In spring 1888 amid growing rumor and disquiet, the capital finally ran out and feverish efforts were made to raise a further sum of 3.5 million francs. With a desperate show of normality, to allay panic, work continued piece¬meal. But never-ending excuses were published in the press to justify stoppages: the bitterly cold winter of 1888/9, two earthquakes in January 1989, the financial crisis in Paris in March, when interest payment was deferred. Patience, too, finally ran out. One of the main sub-contracters, smelling several large rats, demanded one million francs in payment and occupied the works when he didn’t get it. His action precipitated a financial uproar of international proportions.
In the end the Civil Tribunal of Paris took the matter in hand and adjudicated for the contending parties. In February 1890 the company came under the hammer and an official liquidator was appointed.
Out of this chaotic and bitter fai¬lure, Greek banker and financier Andreas Syngros married patriotism to business and bought what was left of Tiirr’s company, creating the ‘Corinth Canal Company’ with a capital of 200,000 pounds and the authority to raise a further 15 million pounds on the open market. Construction began again.
There was some serious nail-biting when news came of the scandal surrounding the collapse of the Panama Scheme and the loss of 60 million pounds in the mosquito-ridden swamps of Panama. Relief was therefore all the more heartfelt when the construction of the protective harbors at each end of the canal signalled that the work at Corinth had finally been brought to a successful conclusion.

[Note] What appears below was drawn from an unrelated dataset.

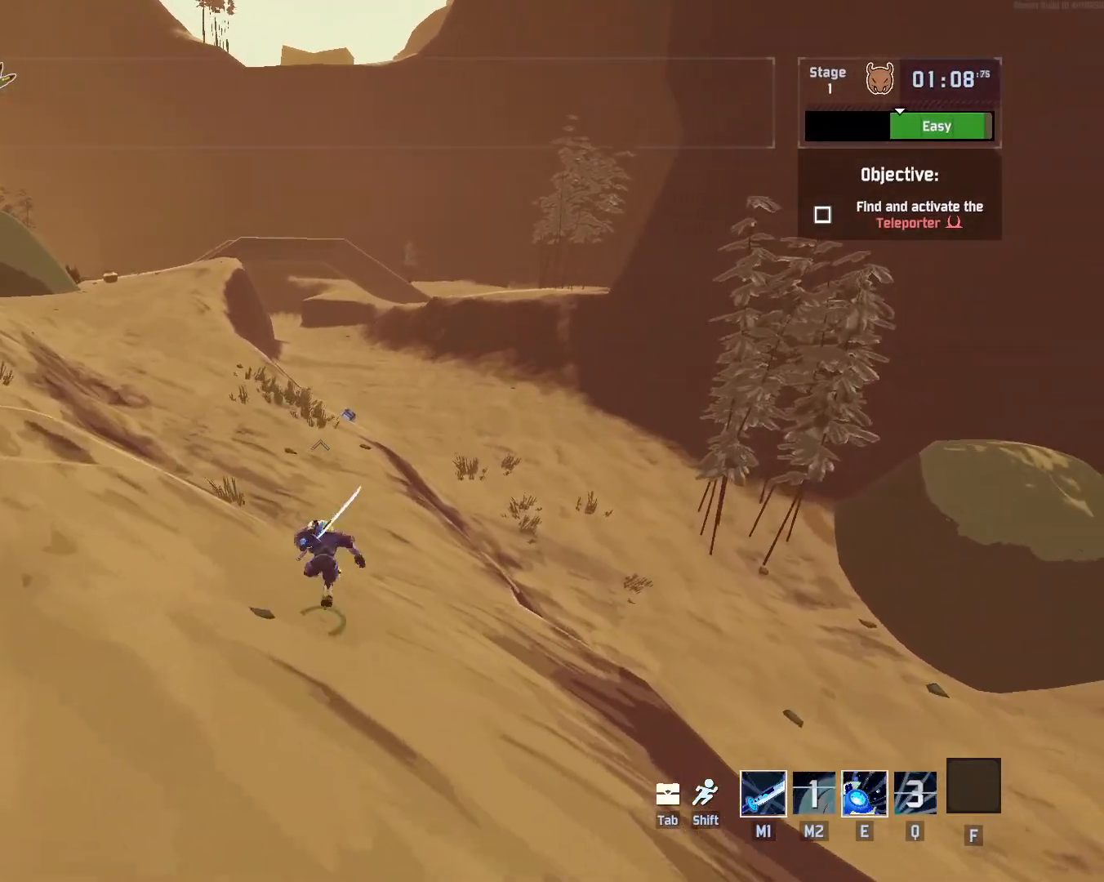
{"keys": ["w"], "mouse": [], "events": []}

Sadly, the canal did not bring the promised prosperity to the surrounding area. Many of the main shipping lines of the time, such as Austrian Lloyd, did not use it. And Britain’s large merchant fleet, refueling at Gibraltar, Malta and various Cycladic islands, had no use for it. By 1906 it was taken over by the National Bank of Greece which created a new, later nationalized, Corinth Canal Co. Ltd (AEDIK) which still runs it today.
Although the canal is straight, negotiating the six kilometres is not without its problems as there is a fast running current of two to three knots, and larger ships require a pilot. But for those sailing between its precipitous cliffs (only 25 metres apart), the passage through the historic canal is an exhilarating and unforgettable experience.
It is used by all kinds of vessels from cruise and merchant ships to yachts -13,000 vessels from 61 countries passed through it last year bringing in one billion drachmas in revenue. The company’s President Thomas Thomaidis has strenuously denied rumors of privatization and earlier in the year announced plans for the centenary celebrations.
Between 20-25 July there will be performances of dance, theatre and music at Isthmia and, at the end of September, representatives from all the countries using the canal will be invited to attend a Pan-Mediterranean conference there on ‘Shipping and the Economy.’ This will tackle, among other issues, maritime trade and tourism.
Plans have already been drawn for a large classical amphitheatre capable of seating 2500 people. Performances will take place on a floating stage. Phaidon Kyriakis, the company’s managing director, was hopeful that it would be finished by next summer and that work would also get underway on the planned marina at Isthmia. He stressed that only Greek contractors would work on these projects. There are also plans for a small museum and library.
Brussels has already recognized the canal’s ‘historic value’ and AEDIK is hoping to receive partial funding from the EC Delors II package. This will be used to replace holding parapets along the cliff tops of the canal to block rock-falls, and also to deepen the canal by two and a half metres.
All told, in this its centenary or ‘golden’ year, as the company is calling it, the future looks bright for the Corinth Canal.